An FDA review team, recommended last week that precautionary warnings be added to two influenza vaccines, Roche's Tamiflu and GlaxoSmithKline's Relenza, noting possible neuropsychiatric side effects in children.
"While there have not been noticeable changes in the types or pattern of neuropsychiatric adverse events reported in association with the use of Tamiflu, the number of cases continued to increase," the advisory team stated in a report.
"Regardless of whether they represent a drug-class adverse event, a drug–disease interaction, or a disease manifestation, healthcare providers should be aware of neuropsychiatric events and parents should be instructed to monitor their children closely when beginning medication for influenza."
Both Roche and GlaxoSmithKline stated that they would work with FDA to identify the problem, and clinical and nonclinical trials are being conducted.

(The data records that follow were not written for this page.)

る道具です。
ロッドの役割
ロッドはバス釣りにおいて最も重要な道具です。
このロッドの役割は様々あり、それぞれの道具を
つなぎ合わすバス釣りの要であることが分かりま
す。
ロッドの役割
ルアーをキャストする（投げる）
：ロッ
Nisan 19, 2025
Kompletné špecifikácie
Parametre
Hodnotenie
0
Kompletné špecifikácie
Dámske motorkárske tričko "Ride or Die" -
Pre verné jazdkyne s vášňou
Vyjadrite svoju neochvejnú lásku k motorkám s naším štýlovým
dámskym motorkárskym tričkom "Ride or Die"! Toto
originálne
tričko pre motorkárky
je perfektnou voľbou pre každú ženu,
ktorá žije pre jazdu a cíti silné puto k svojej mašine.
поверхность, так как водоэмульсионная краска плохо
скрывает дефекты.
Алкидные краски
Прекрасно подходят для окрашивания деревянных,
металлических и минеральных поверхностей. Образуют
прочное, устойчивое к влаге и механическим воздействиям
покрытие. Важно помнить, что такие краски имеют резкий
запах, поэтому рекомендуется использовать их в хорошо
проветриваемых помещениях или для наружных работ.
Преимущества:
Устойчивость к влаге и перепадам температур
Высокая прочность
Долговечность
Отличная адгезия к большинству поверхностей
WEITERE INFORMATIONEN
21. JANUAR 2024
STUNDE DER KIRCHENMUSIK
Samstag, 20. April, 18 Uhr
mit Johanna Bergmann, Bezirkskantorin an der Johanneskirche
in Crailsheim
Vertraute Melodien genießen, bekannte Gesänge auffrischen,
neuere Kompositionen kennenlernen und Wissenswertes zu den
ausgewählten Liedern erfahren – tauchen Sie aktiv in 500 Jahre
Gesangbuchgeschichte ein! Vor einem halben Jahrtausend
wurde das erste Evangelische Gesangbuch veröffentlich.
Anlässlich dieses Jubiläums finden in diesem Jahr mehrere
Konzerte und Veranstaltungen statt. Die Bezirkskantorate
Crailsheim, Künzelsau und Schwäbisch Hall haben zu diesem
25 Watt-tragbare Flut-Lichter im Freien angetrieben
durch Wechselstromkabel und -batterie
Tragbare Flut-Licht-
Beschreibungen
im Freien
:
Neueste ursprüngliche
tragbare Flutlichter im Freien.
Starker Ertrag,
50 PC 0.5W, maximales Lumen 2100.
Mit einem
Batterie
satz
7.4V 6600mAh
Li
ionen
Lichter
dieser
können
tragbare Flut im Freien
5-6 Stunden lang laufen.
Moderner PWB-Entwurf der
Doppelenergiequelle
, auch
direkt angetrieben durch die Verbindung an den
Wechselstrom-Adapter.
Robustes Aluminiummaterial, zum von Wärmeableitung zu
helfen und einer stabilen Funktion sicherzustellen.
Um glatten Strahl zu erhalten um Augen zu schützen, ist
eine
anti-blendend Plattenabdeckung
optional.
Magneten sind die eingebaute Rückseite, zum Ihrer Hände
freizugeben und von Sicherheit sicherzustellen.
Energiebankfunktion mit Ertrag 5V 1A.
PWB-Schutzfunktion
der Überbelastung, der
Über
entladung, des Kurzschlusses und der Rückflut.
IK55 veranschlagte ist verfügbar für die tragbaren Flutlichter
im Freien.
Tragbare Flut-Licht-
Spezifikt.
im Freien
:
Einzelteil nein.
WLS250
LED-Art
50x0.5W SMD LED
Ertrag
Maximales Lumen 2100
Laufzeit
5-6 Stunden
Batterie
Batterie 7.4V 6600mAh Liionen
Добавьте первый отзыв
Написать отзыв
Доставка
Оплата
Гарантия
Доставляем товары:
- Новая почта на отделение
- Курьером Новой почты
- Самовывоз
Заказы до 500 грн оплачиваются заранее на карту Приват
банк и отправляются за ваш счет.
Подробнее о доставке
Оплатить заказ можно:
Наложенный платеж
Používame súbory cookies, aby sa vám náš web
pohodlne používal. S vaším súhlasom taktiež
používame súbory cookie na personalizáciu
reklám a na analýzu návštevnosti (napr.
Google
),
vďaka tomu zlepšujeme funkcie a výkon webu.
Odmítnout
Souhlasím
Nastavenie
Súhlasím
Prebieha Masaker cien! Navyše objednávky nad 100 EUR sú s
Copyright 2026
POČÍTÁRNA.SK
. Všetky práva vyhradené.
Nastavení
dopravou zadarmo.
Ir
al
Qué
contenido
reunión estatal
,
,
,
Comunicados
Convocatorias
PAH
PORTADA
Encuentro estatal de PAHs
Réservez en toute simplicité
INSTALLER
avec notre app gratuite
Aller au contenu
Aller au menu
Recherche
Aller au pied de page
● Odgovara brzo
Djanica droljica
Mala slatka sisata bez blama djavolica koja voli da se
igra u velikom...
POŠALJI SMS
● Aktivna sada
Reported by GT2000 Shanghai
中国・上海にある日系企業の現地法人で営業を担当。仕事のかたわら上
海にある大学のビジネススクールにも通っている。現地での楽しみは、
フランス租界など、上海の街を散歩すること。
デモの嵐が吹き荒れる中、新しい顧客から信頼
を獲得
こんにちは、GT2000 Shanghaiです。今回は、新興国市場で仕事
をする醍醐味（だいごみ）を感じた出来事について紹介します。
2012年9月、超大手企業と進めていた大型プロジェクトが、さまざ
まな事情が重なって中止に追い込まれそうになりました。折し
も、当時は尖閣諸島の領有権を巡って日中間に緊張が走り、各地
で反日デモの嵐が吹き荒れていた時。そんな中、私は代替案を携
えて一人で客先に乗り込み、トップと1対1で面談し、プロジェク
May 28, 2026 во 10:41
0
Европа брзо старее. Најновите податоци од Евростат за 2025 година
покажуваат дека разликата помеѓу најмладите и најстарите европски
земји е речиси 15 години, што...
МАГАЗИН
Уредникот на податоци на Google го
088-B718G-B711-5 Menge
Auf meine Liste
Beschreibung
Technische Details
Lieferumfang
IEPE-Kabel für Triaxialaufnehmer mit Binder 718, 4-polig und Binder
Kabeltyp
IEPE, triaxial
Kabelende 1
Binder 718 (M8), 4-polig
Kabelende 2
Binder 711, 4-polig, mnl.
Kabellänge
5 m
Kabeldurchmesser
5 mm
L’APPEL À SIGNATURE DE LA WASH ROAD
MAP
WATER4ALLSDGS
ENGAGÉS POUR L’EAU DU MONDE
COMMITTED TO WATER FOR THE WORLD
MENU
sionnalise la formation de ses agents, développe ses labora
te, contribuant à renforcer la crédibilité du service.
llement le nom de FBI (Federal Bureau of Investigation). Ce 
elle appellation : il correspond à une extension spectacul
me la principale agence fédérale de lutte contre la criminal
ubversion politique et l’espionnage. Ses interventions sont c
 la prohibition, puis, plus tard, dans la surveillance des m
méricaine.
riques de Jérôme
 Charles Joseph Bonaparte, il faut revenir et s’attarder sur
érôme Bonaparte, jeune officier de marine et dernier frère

On Tuesday, GSK presented safety information on Relenza to the FDA's Pediatric Advisory Committee showing no conclusive evidence of a causal association between Relenza and neuropsychiatric events.
"GSK believes the current Relenza US prescribing information accurately reflects the safety profile of the drug," GSK spokesperson Jeff McLaughlin wrote to Pharm Exec in an e-mail on Thurdsay. "The committee acknowledged that there are neuropsychiatric complications associated with influenza infection and that information should be communicated to healthcare providers. We expect to discuss the committee's decision with FDA and ensure that all information is updated, as appropriate."
The report notes that there have been 25 deaths reported in patients under 21 receiving Tamiflu. Only three were in the United States. Side effects have been reported more heavily in Japan, a country that is far more proactive in giving influenza vaccines. No deaths have been reported involving Relenza.